Ausserdem dünkt mich, dass eine 'Begleithundeprüfung' jetzt nicht unbedingt darauf hinweist, dass man viele Stunden ins Training mit seinem Hund dafür investiert hat. Das klingt - genau wie Rütter darauf hinweist - eben nach so einer kleinen Sache, die man doch gar nicht trainieren muss. Die Prüfung zeigt doch aber, wenn nicht die Alltagstauglichkeit und Problemlosigkeit eines Hundes, immerhin, dass der Halter bereit ist, mit den Hund zu arbeiten. Und das sollte honoriert werden. Die Prüfung an sich ist ja auch nicht das Problem - und so wie ich Rütter verstanden habe, ging es ihm auch gar nicht darum. Ich bin nur der Meinung, dass man die 'Begleithundeprüfung' umbenennen sollte. Wie wäre es denn z.B. mit 'Sporthundeprüfung'?
Und wenn wir schon bei verwirrenden, veralteten und problematischen Nomenklaturen sind: auch ich finde, das Wort 'Hundeführer' müsste überdacht werden. Es hat, in Bezug auf den 'Kadavergehorsam' (doch, doch, das ist schon ganz das richtige Wort, siehe unten) den wir unseren Hunden in derartigen Prüfungen abverlagen, einen sehr negativen Beigeschmack.
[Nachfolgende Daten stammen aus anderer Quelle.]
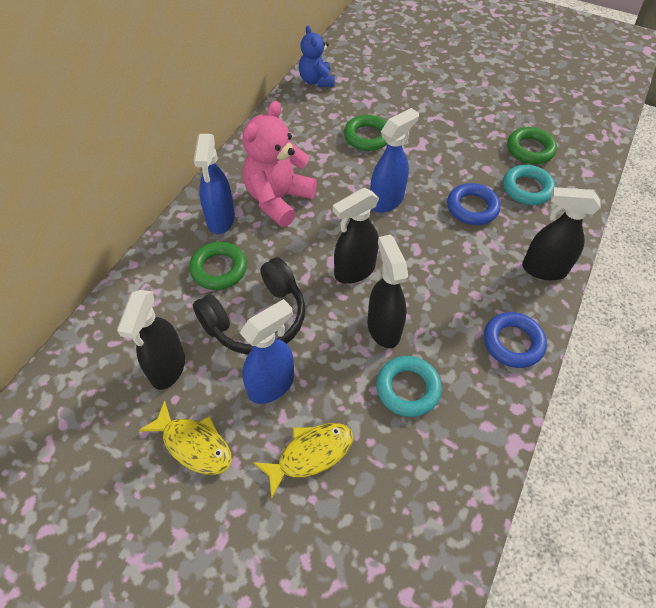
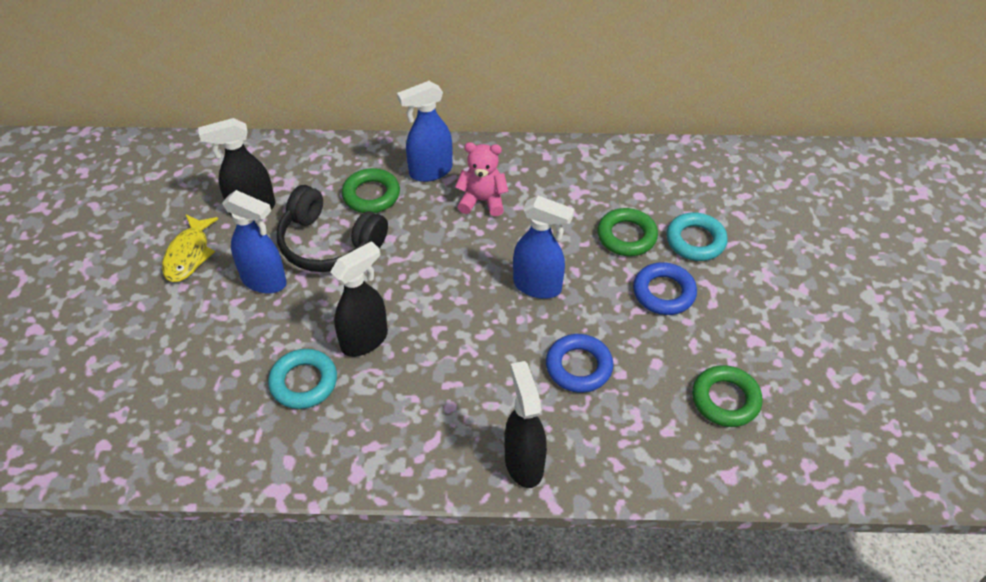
camera: 65 degrees right, 5 degrees down
pink teddy bear [242,101,317,227] -> pink teddy bear [455,142,508,216], size x0.63
yellow fish [253,423,353,498] -> none
blue teddy bear [299,26,335,87] -> none
black spray bottle [333,188,379,284] -> none
blue ring [484,312,547,368] -> blue ring moved to [633,262,697,315]
turquoise ring [503,165,555,205] -> turquoise ring moved to [666,212,728,261]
Zumal sich die Trainingsmethoden seit dem Zeitpunkt, als das Wort 'Hundeführer' noch eher an das herankam, was es auch suggeriert, in den meisten Fällen ja glücklicherweise wirklich drastisch geändert haben.
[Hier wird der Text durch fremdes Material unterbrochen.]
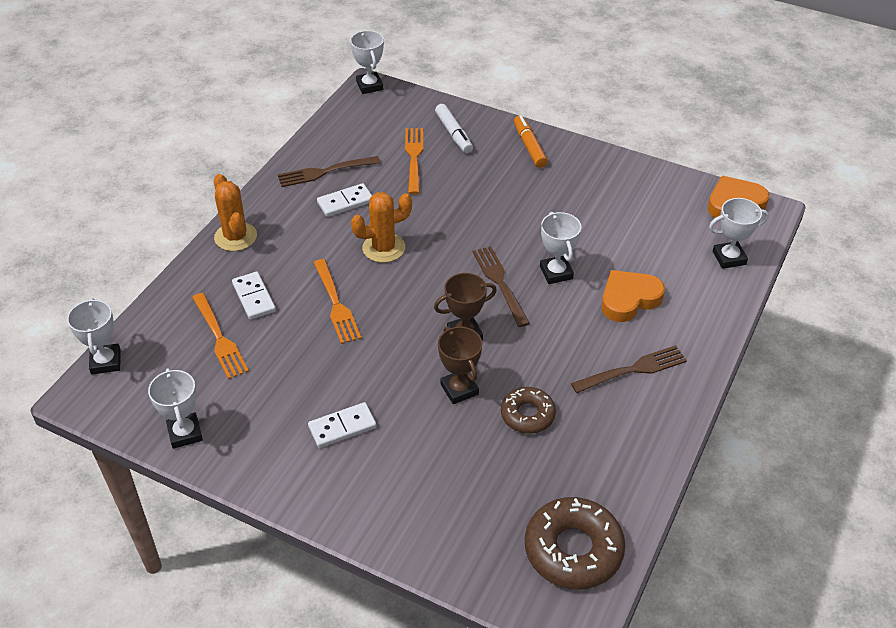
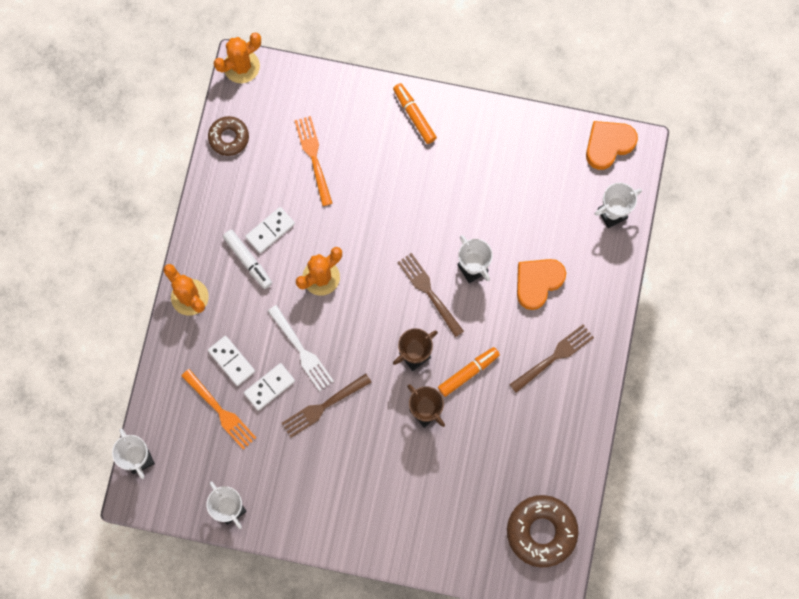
camera: 15 degrees left, 30 degrees up
brown fork [278,156,380,187] -> brown fork moved to [282,374,372,438]
white domino [308,402,377,448] -> white domino moved to [244,363,295,411]
orange fork [313,259,362,344] -> white fork [268,305,334,391]
white trophy [350,31,384,94] -> orange cactus [214,32,261,83]
white marker [435,104,473,153] -> white marker moved to [223,230,272,289]
brown donut [501,387,556,434] -> brown donut moved to [208,116,249,156]
none -> orange marker [438,347,500,397]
Hundesport hat per se erst mal nix mit Kadavergehorsam zu tun (früher vl da hatte es auch einen anderen hintergrund) ... heut gewinnst du mit solchen Hunden nicht mal mehr n Blumentopf ...
Nun, Kadavergehorsam mag zwar ein sehr unschöner Ausdruck sein, doch seine Bedeutung trifft eben doch genau auf das zu, was in Unterordnungsprüfungen vom Hund verlangt wird:
Kadavergehorsam ist ein 'blinder Gehorsam' (Duden), ' bei dem der Gehorchende sich einem fremden Willen uneingeschränkt, wie ein willenloser Kadaver, unterwirft' (Wikipedia). Über den Kadaver kann man meinetwegen diskutieren, aber der Rest trifft doch absolut auf das zu, worauf wir unsere Hunde bei Prüfungen trainieren: absoluten Gehorsam, ohne in diesem Moment möglichen anderen Wünschen nachzugehen.
Kadavergehorsam definiert nicht, wie lange sich der Gehorchende dem fremden Willen unterwirft ('aber ich mache das ja nicht stundenlang'), oder ob er dies durch Zwang oder freudig und freiwillig tut ('aber mein Hund *will* mir doch gehorchen und hat Spass daran!'). Obwohl der Wortanfang natürlich durchaus impliziert, dass man dem Willen des Befehlsgebers ziemlich hilflos und passiv gegenübersteht.
Auch mir kann man bezüglich dieses Themas natürlich gern Ignoranz und Inkompetenz unterstellen. Aber ich laufe selbst mit meinen Hunden Prüfungen und trainiere sie darauf hin. Ich habe aber keinerlei Probleme damit, zuzugeben, dass in diesen Momenten tatsächlich Kadavergehorsam von meinen Hunden verlangt wird.